DC: I’d been making abstract paintings for a few years using photographs I’d taken of falling confetti. I hadn’t managed to satisfy my ambitions with the concept by simply making those paintings. When Diane approached me I knew immediately how perfect an immersive environment related to the confetti imagery would be. At its most basic, the series and its translation in the hospital is very bright and celebratory. But I’ve also always been attached to something more serious and melancholy in this body of work, which is important both to my own and I think RxArt’s intentions. My goal was not just to create a playful environment but to bring a real art experience into the children’s lives. The work was to allow for a multifaceted experience, which I think it does.
UF: There were various options.
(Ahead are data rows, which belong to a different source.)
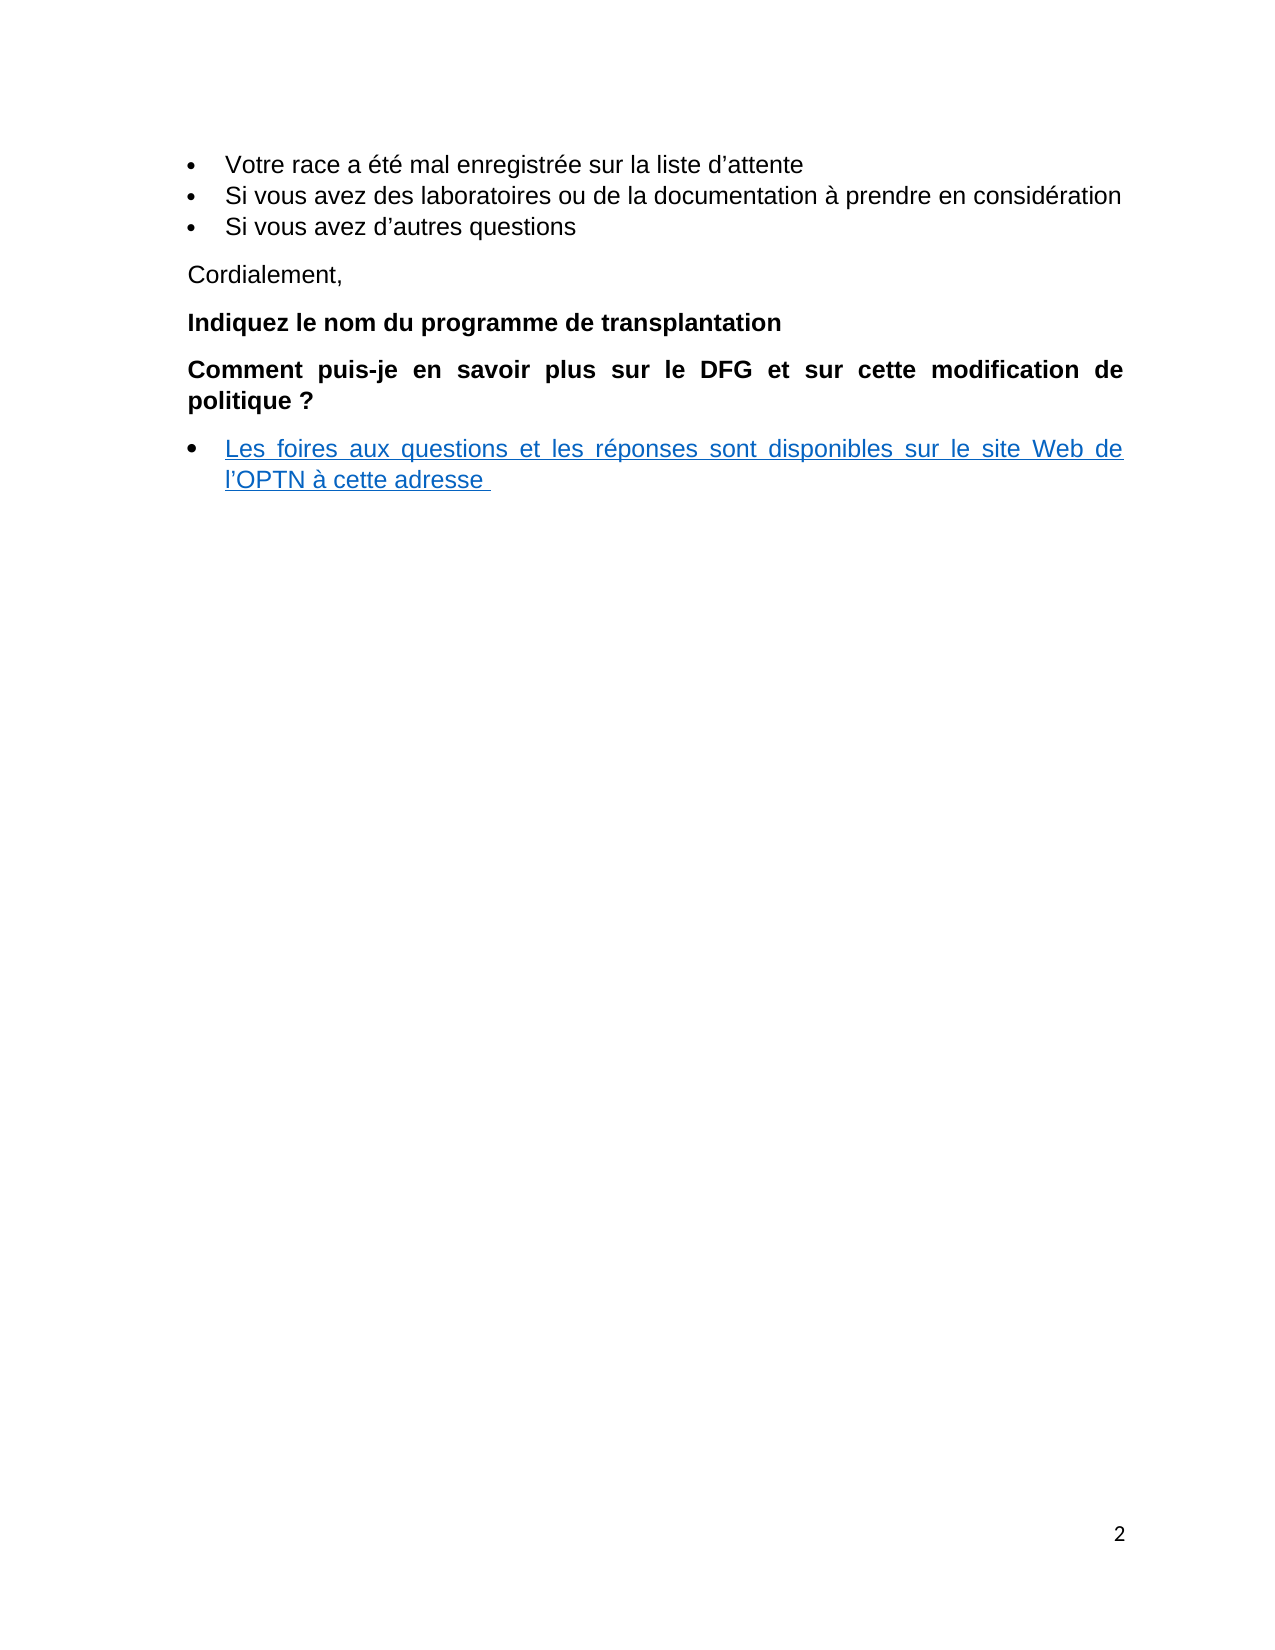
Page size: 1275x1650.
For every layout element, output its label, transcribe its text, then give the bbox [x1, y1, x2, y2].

text Cordialement, [187, 260, 1125, 288]
list Si vous avez d’autres questions [187, 212, 1125, 241]
list Les foires aux questions et les réponses sont disponibles sur le site Web de l’OPTN à cette adresse [187, 434, 1125, 494]
list Votre race a été mal enregistrée sur la liste d’attente [187, 150, 1125, 179]
text Indiquez le nom du programme de transplantation [187, 307, 1125, 336]
text Comment puis-je en savoir plus sur le DFG et sur cette modification de politique ? [187, 355, 1125, 415]
list Si vous avez des laboratoires ou de la documentation à prendre en considération [187, 181, 1125, 210]
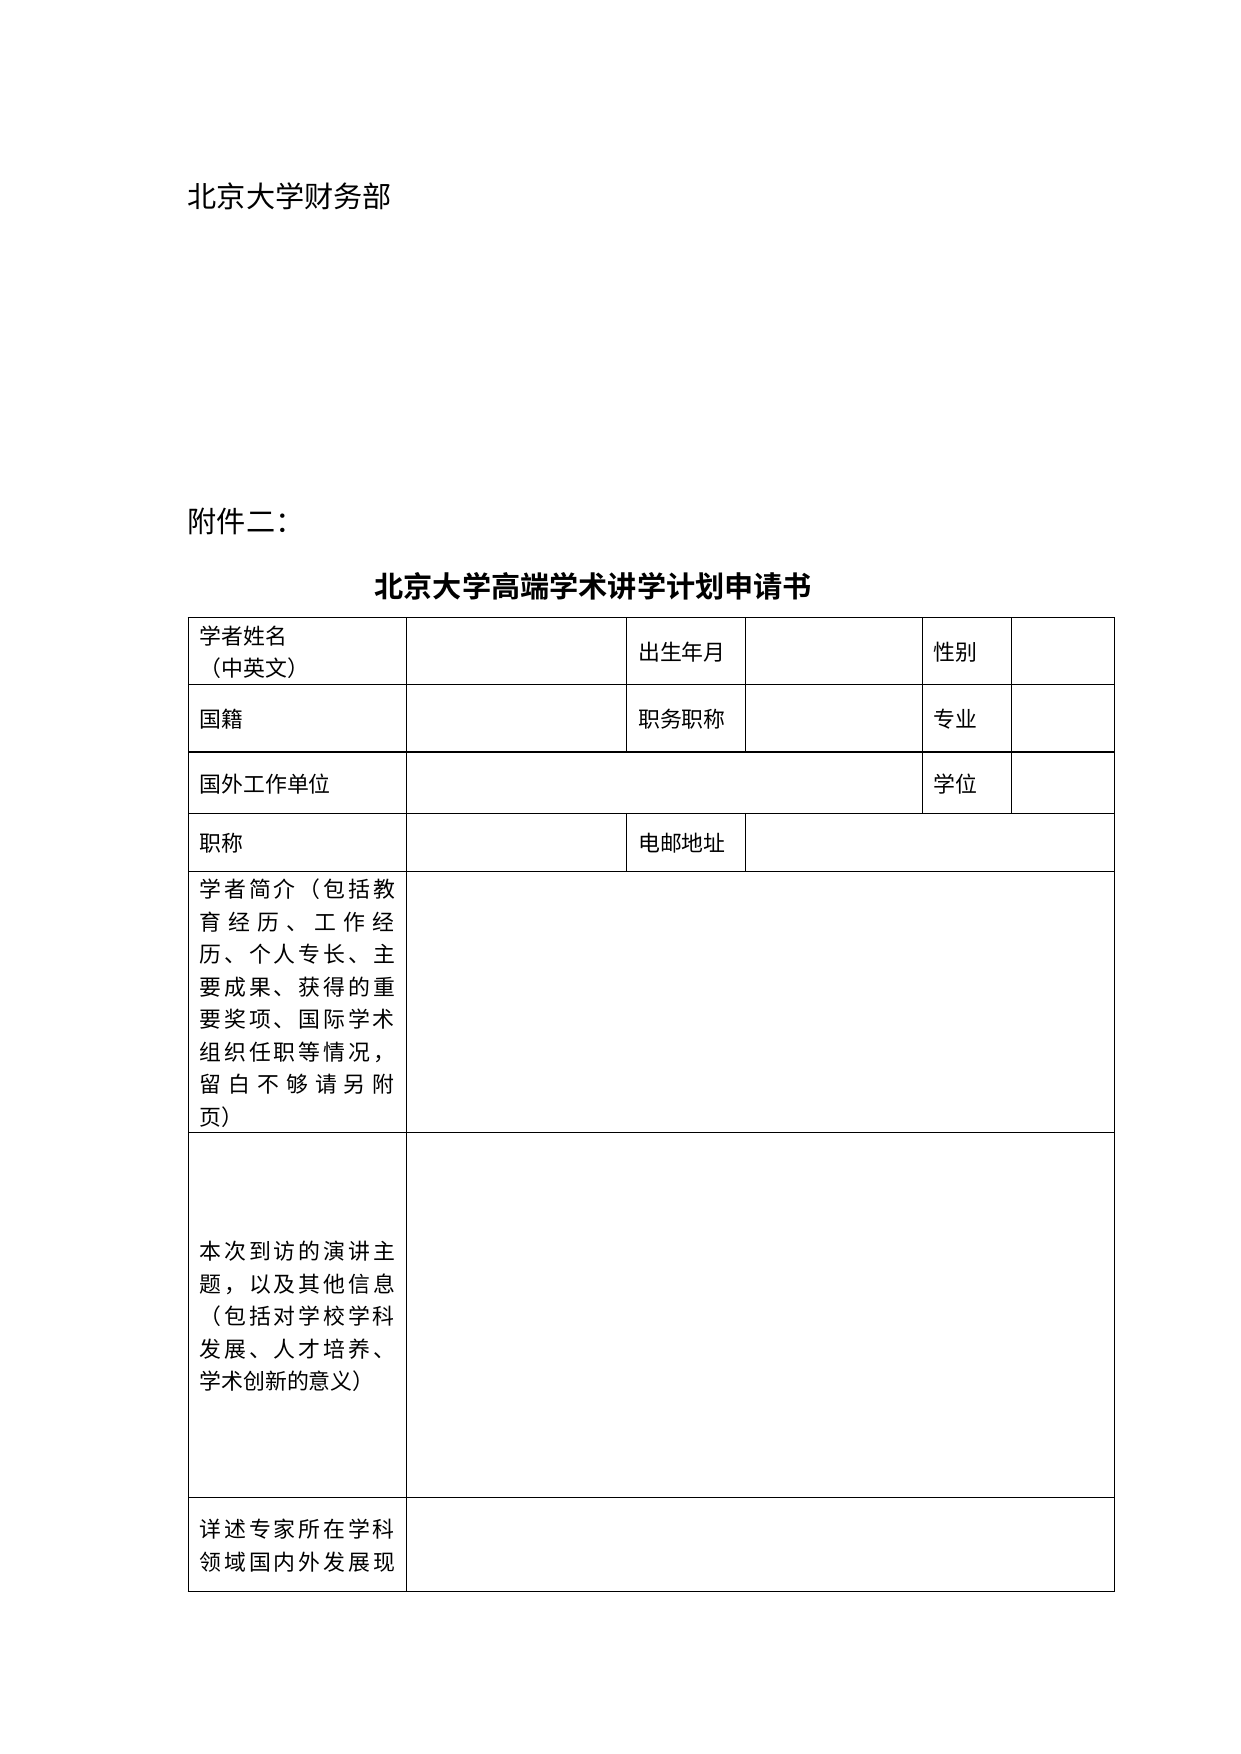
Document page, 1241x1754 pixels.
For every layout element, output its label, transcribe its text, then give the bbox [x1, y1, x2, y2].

table_cell [407, 1498, 1114, 1591]
table_cell [746, 685, 922, 751]
table_header [746, 618, 922, 684]
table_cell [407, 814, 626, 871]
table_cell 学者简介（包括教育经历、工作经历、个人专长、主要成果、获得的重要奖项、国际学术组织任职等情况，留白不够请另附页） [189, 872, 406, 1132]
table_cell [746, 814, 1114, 871]
table_cell 电邮地址 [627, 814, 745, 871]
table_cell 学位 [923, 753, 1011, 813]
text 附件二： [187, 487, 1053, 552]
table_header 学者姓名 （中英文） [189, 618, 406, 684]
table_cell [189, 1498, 406, 1591]
table_cell [407, 753, 922, 813]
table_cell 本次到访的演讲主题，以及其他信息（包括对学校学科发展、人才培养、学术创新的意义） [189, 1133, 406, 1497]
table_cell 专业 [923, 685, 1011, 751]
table_cell 职务职称 [627, 685, 745, 751]
table_cell [407, 872, 1114, 1132]
table_cell 国外工作单位 [189, 753, 406, 813]
table_cell 职称 [189, 814, 406, 871]
text 北京大学高端学术讲学计划申请书 [187, 552, 998, 617]
table_cell [1012, 685, 1114, 751]
table_header 性别 [923, 618, 1011, 684]
table_header [407, 618, 626, 684]
table_cell 国籍 [189, 685, 406, 751]
table_cell [1012, 753, 1114, 813]
table_header [1012, 618, 1114, 684]
table_cell [407, 1133, 1114, 1497]
table_cell [407, 685, 626, 751]
table_header 出生年月 [627, 618, 745, 684]
text 北京大学财务部 [187, 162, 1053, 227]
I thought if you had a lot to look at, rather than one thing, that would be good if you were lying in bed. My childhood dentist had this weird poster right by the dentist chair – it was nice to have something to look at. The elephants came in because for an RxArt fundraiser two years ago I made elephants for the invitation and the decoration. You want the children to have as much to look at as possible – something cheerful when the walls behind their beds are full of machines.
DEBL: Diane, is there a specific concept that you look for in these collaborations? Or do the artists have free reign?
DIBR: We don’t charge the hospitals. We raise money to pay for every installation, including all fabrication, installation, and travel costs. We try to select artists who are appropriate for the demographic and geographic patient population, as well as for the particular unit in which they’ll be working. We don’t tell artists what to do, but they all understand that they’re working to make a pediatric hospital environment a more inspiring place. We do ask them to submit preliminary drawings, which we in turn submit to the hospital for approval. The staff of the hospital will be living with the work and they have to be happy too.
DEBL: Did you see any of the kids when they were in there? How was that?
DC: I was there for a music class one day. It was pretty amazing to see that happen in that environment. There was a lot of joy in the room – totally uninhibited dancing, singing and instrument playing, the ideal activities to happen within my project.
DEBL: There’s nothing more bittersweet than doing something for children. How did you feel when this project is completed?
DC: Diane and I had worked on this project for five years. There were many times when I felt it was slipping away, and was too ambitious for the hospital context. She and I were both committed to it, and to finally realize it was one of the most satisfying moments of my career. It’s a permanent installation in an environment the children visit daily. It doesn’t feel “complete” to me – it feels like it’s just the beginning.